Tracy Martin said the calls paint a stark picture of what were his son's final moments.
"He was yelling for help, and no one could help him. He saw his life being taken away from him," Tracy Martin said.
That assertion was bolstered by two other neighbors who came forward on Friday, according to a report from NBC Miami.
The two women, roommates, came forward to say they heard the teen calling for help.?
"I feel it was not self-defense, because I heard the crying, and if it was Zimmerman that was crying, Zimmerman would have continued crying after the shot went off," said Mary Kutcher, speaking to television reporters.
The case has been turned over to the State Attorney's Office, which can decide whether to file charges or present evidence to a
grand jury.
Trayvon Martin's family said they will continue pushing for charges to be filed against Zimmerman.
"We're hoping this doesn't happen again to another family, and that America opens their eyes ... even though this won't bring
Trayvon back, we don't want there to be another Trayvon," Tracy Martin said.
Moments after Zimmerman's first call, dispatchers were bombarded by seven 911 calls from frantic neighbors describing a fight
between two men, screaming and then a gunshot.
"There is somebody screaming outside," one female caller said, as an unknown male voice can be heard crying in the background.
Then a shot is heard.
A male caller described a physical altercation between Martin and the shooter.
"I just heard a shot right behind my house," The caller said.
"They're wrestling right behind my porch. The guy is yelling `Help.' I'm not going outside."
Earlier Friday, Martin's parents called on the FBI to take over the investigation, saying they no longer trusted the Sanford police
department.
Sanford police Sgt. David Morgenstern said the department stands by its investigation but welcomes help from any outside agency. FBI agent David Couvertier said the agency has been in contact with Sanford police and is monitoring the case.
"We are committed to having somebody review this to see if we made a mistake," said Sanford Mayor Jeff Triplett. "If we made
missteps and there is something there, we will act accordingly."

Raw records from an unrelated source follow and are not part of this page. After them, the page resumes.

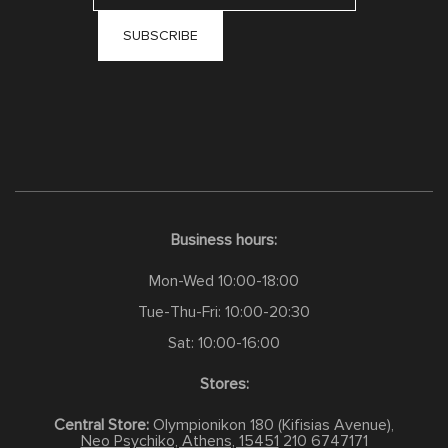
Business hours:
Mon-Wed 10:00-18:00
Tue-Thu-Fri: 10:00-20:30
Sat: 10:00-16:00
Stores:
Central Store:
Olympionikon 180 (Kifisias Avenue),
Neo Psychiko, Athens, 15451
210 6747171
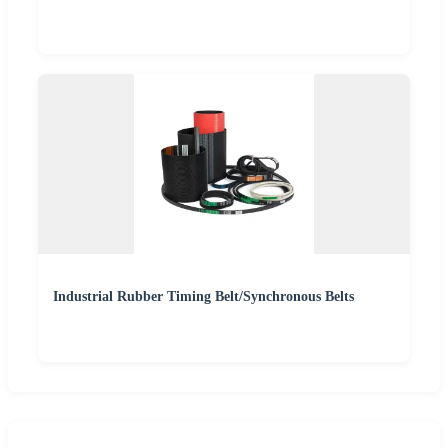
Industrial Rubber Timing Belt/Synchronous Belts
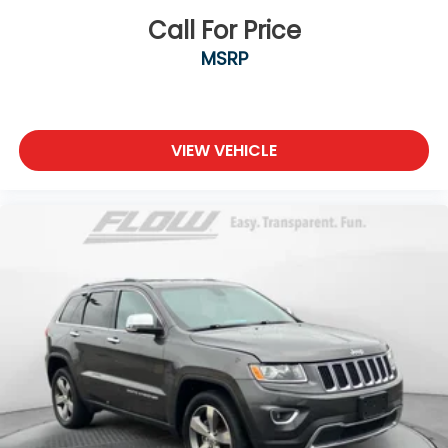
Call For Price
MSRP
VIEW VEHICLE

Several Sanford residents who spoke to The Associated Press Friday said they think there would have been an arrest already if
the shooter had been black and the deceased had been white. They said blacks and whites in this city of 53,000 residents were pretty much in agreement that an injustice had been done with no one arrested, and that there was no racial divide in how the case is being perceived. The city is 57 percent white and 30 percent black.
It has a median household income of almost $42,000.
"It's just about ... to be able to take somebody's life in 2012 and not even go to jail for it, that is just sad. No matter, for
any color. Not just black or white. Any color," Ladonna Williams, 38, who is black, said as she shopped at the Seminole Towne Center
shopping mall, more than a mile from where the shooting took place.
In the letter to the Sentinel, Zimmerman's father says his son has received death threats and moved out of his home. George
Zimmerman is Hispanic and grew up in a multiracial family, the statement says.
"He would be the last to discriminate for any reason whatsoever ...," the letter says. "The media portrayal of George as a racist
could not be further from the truth."
The Associated Press contributed to this report.